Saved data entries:
****************
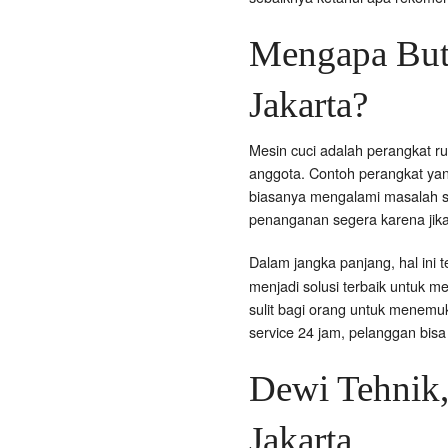
Mengapa Butu
Jakarta?
Mesin cuci adalah perangkat r
anggota. Contoh perangkat yan
biasanya mengalami masalah sep
penanganan segera karena jik
Dalam jangka panjang, hal ini 
menjadi solusi terbaik untuk m
sulit bagi orang untuk menemu
service 24 jam, pelanggan bis
Dewi Tehnik,
Jakarta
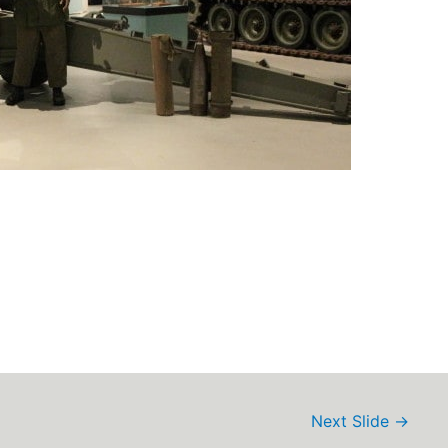
Next Slide
→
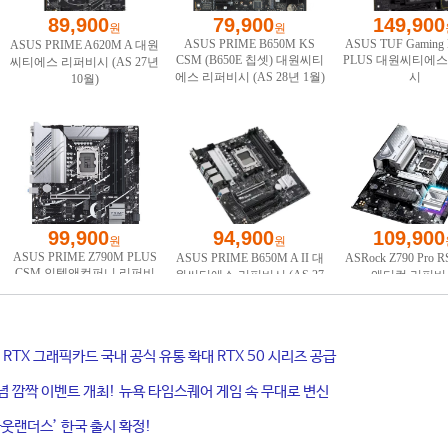
ce RTX 그래픽카드 국내 공식 유통 확대 RTX 50 시리즈 공급
기념 깜짝 이벤트 개최! 뉴욕 타임스퀘어 게임 속 무대로 변신
웃랜더스’ 한국 출시 확정!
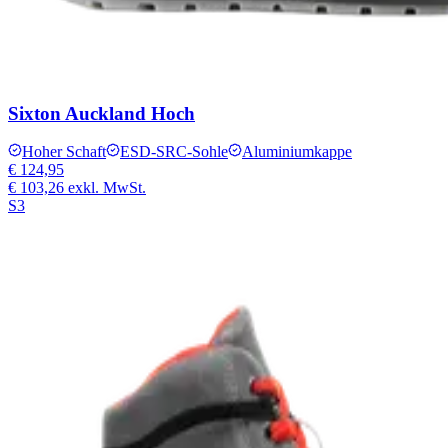
Sixton Auckland Hoch
Hoher Schaft
ESD-SRC-Sohle
Aluminiumkappe
€ 124,95
€ 103,26
exkl. MwSt.
S3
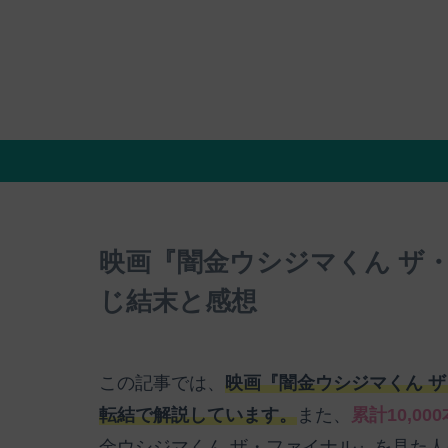
映画『闇金ウシジマくん ザ
じ結末と感想
この記事では、
映画『闇金ウシジマくん 
転結で解説しています。
また、
累計10,0
金ウシジマくん ザ・ファイナル』を見た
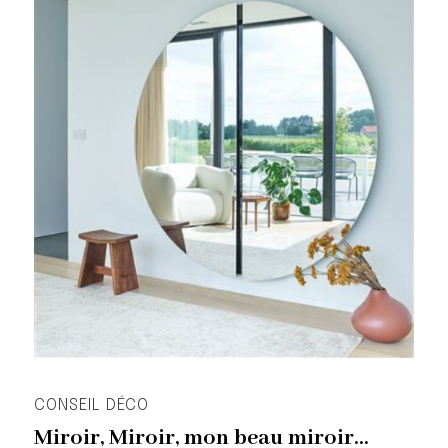
CONSEIL DÉCO
Miroir, Miroir, mon beau miroir...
****************
• [What you have to do] Find every line of the data that includes the string "perangkat". Copy each of those lines.

• [Task result]
Mesin cuci adalah perangkat r
anggota. Contoh perangkat yan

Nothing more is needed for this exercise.